> Приведённый отрывок:
--------------------------------
Особенно масштабные события произошли в июле 1967 г. в Ухани. Командующий военным округом Чэнь Цзайдао, пользовавшийся в армейских кругах большой популярностью, взял под свою защиту партийное и советское руководство провинции и арестовал множество хунвэйбиновских активистов – было задержано около 50 тысяч человек. Одновременно, в духе времени, была создана «умеренная» организация хунвэйбинов «Миллион героев» – причем число ее участников вскоре действительно стало соответствовать названию. Порядок в городе поддерживали и отряды народных ополченцев. Когда из Пекина прибыли для прояснения ситуации министр общественной безопасности и другие высокие чины – их арестовали.
Руководители Культурной революции понимали, к каким последствиям может привести это восстание. По распоряжению маршала Линь Бяо в городе были высажены надежные парашютно-десантные части, армейские подразделения прибывали и на речных судах по Янцзы. Выступление было подавлено, на его руководителей, как военных, так гражданских, обрушились репрессии.
Было еще немало случаев, когда военные, партийные и другие местные руководители действовали заодно. В том числе в народившихся ревкомах, где они вступали в конфронтацию с хунвэйбинами и прочими представителями «революционных левых группировок». Те отвечали на это со свойственной им агрессивностью: происходили нападения на воинские части, захватывались их командиры, хунвэйбины и цзаофани останавливали эшелоны и присваивали военные грузы – в том числе те, что направлялись во Вьетнам. Военные, в свою очередь, утихомиривали «бунтарей» без всякой оглядки на Пекин.
Руководители Культурной революции, и в первую очередь Мао Цзэдун, осознавали, до какой степени может разрастись хаос, если будут парализованы и единственные эффективные пока органы управления – армейские. «Революционные левые группировки» явно выходили из-под контроля, предпочитая действовать самочинно.
--------------------------------
Записи набора данных

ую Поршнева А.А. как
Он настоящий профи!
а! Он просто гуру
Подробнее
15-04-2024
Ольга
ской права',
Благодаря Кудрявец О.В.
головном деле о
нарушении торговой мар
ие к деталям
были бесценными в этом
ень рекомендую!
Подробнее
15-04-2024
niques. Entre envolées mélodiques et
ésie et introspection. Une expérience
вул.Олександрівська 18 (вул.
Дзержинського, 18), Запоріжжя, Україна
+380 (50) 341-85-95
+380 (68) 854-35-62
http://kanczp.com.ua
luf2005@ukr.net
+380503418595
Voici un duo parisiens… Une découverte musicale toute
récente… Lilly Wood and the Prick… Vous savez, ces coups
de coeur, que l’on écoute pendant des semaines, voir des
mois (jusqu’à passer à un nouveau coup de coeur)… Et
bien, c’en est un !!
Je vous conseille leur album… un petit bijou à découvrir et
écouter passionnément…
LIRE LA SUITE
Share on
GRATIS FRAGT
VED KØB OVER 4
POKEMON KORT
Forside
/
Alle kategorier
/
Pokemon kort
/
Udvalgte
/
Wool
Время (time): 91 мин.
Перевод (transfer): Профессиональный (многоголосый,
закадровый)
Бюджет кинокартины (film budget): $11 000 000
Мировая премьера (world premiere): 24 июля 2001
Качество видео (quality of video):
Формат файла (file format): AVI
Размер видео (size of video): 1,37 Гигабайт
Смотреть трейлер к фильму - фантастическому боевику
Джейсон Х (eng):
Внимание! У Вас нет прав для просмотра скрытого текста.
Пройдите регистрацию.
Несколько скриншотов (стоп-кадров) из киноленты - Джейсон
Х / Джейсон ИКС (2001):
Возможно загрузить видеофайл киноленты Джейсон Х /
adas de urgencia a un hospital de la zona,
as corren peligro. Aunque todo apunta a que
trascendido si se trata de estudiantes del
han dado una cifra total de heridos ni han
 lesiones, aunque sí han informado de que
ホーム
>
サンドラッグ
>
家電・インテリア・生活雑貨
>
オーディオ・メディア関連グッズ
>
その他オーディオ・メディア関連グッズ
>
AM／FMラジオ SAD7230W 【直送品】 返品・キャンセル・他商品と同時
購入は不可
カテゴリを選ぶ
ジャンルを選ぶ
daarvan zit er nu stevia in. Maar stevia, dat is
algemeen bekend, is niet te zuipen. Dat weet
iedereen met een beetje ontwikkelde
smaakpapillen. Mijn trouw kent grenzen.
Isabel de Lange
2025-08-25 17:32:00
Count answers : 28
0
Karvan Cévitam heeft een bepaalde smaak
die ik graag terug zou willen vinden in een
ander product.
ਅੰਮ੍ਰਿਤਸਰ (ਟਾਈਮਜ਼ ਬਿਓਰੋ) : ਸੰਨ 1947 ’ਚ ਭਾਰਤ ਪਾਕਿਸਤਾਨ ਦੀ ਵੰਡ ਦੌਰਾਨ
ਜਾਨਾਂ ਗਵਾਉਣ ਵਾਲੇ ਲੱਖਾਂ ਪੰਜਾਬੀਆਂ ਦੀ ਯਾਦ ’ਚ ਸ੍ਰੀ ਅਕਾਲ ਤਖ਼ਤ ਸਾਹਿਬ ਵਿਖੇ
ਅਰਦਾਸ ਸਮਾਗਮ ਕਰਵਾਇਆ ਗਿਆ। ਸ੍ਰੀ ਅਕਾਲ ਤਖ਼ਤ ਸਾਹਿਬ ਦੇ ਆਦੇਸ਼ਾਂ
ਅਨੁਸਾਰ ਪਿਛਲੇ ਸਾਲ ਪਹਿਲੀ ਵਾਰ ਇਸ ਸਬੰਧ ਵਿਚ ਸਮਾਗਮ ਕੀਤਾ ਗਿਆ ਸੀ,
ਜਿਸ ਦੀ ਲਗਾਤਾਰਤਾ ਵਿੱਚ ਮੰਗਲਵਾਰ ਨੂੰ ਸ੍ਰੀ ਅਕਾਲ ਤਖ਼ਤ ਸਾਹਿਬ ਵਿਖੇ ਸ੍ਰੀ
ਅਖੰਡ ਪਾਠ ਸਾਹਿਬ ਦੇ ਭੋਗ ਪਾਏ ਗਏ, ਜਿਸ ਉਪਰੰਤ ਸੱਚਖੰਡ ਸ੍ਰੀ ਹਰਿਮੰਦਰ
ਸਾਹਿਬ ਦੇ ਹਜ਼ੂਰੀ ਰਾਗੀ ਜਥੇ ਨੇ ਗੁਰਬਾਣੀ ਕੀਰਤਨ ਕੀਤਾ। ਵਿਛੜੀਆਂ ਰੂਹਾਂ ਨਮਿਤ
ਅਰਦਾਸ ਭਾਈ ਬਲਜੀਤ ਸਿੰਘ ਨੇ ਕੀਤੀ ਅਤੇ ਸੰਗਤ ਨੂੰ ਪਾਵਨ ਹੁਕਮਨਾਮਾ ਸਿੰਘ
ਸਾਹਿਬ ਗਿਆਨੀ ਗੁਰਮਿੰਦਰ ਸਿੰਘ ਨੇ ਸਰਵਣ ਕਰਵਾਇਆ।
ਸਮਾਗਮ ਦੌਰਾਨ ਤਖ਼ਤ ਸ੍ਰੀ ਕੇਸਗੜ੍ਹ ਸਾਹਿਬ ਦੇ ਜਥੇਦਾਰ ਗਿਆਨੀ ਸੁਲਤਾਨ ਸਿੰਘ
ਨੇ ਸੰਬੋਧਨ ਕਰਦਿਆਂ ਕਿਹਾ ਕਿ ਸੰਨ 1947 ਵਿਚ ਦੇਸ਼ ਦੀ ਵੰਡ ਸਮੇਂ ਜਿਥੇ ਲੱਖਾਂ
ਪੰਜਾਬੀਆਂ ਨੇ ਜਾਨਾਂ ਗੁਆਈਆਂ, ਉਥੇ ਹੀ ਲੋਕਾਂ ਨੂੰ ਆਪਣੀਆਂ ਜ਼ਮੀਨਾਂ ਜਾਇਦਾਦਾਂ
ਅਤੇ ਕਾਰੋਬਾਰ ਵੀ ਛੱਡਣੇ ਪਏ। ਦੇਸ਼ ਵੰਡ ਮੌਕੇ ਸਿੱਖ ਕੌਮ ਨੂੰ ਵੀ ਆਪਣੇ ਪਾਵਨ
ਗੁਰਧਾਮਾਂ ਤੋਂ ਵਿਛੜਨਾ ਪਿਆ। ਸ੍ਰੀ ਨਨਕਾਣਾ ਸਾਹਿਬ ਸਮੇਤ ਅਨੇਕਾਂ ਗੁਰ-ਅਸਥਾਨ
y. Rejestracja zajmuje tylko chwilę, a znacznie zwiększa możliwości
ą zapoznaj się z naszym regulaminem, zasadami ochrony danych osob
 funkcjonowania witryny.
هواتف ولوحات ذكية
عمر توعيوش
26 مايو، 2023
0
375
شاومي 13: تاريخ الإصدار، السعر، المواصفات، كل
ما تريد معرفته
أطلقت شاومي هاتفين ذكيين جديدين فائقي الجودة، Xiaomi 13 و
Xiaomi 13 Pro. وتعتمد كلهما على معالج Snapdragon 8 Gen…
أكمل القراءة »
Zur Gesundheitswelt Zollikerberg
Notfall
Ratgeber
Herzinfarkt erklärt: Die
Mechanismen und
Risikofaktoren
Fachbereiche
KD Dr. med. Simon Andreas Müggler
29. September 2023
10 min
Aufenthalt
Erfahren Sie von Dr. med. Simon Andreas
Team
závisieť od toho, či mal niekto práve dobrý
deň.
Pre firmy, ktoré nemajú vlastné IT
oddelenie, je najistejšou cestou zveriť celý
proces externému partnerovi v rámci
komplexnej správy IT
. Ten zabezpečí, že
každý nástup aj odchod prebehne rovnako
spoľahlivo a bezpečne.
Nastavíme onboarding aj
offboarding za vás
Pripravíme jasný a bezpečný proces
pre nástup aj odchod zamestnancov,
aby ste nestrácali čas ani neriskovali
--------------------------------
> Задание 1: Перепишите записи от самого начала до строки с «niques. Entre envolées mélodiques et» включительно, заменив «Подробнее» на «Читать далее» и оставив всё остальное без изменений.
> Задание 2: Продолжите отрывок о Культурной революции в Китае, начав сразу после его последнего предложения.

> Поле ответа 1:
ую Поршнева А.А. как
Он настоящий профи!
а! Он просто гуру
Читать далее
15-04-2024
Ольга
ской права',
Благодаря Кудрявец О.В.
головном деле о
нарушении торговой мар
ие к деталям
были бесценными в этом
ень рекомендую!
Читать далее
15-04-2024
niques. Entre envolées mélodiques et

> Поле ответа 2:
И тогда, не отваживаясь двигать Культурную революцию дальше, до полного устранения старых партийных кадров и коренного преобразования социально-политической структуры страны на вожделенных коммунистических началах, маоистское руководство принялось за наведение порядка. В июле 1968 г. на встрече с хунвэйбиновскими командирами Мао Цзэдун призвал их прекратить «борьбу с применением силы», иначе придется принять меры… Новым отправным лозунгом стал «Рабочий класс должен руководить всем». Конечно, «руководить всем» продолжали все те же лица, и по их распоряжению армейские подразделения, действуя под видом «агитбригад», приступили к обузданию хунвэйбинов и массовой высылке их в сельскую местность.
Вскоре по баракам и переоборудованным в общаги сараям их там напихалось около 10 миллионов. Вышло, что ребят поманили громкими революционными фразами, науськали, на кого надо, они сделали свое дело – и их попросту кинули. В деревнях от них, недозрелых горожан, толка было мало – разве что ходили с цитатниками наперевес, с призывными фразами на устах, вслед за работающими в поле крестьянами. А те смотрели на них соответственно – как на навязанных им на шею нахлебников. Большую часть времени многие из этих ссыльных проводили за картами, а по возможности – за выпивкой. Возвращаться в города им не разрешали – кто делал это самовольно, попадал под уголовную ответственность. Это было не просто потерянное поколение – это было в прямом смысле слова выброшенное поколение.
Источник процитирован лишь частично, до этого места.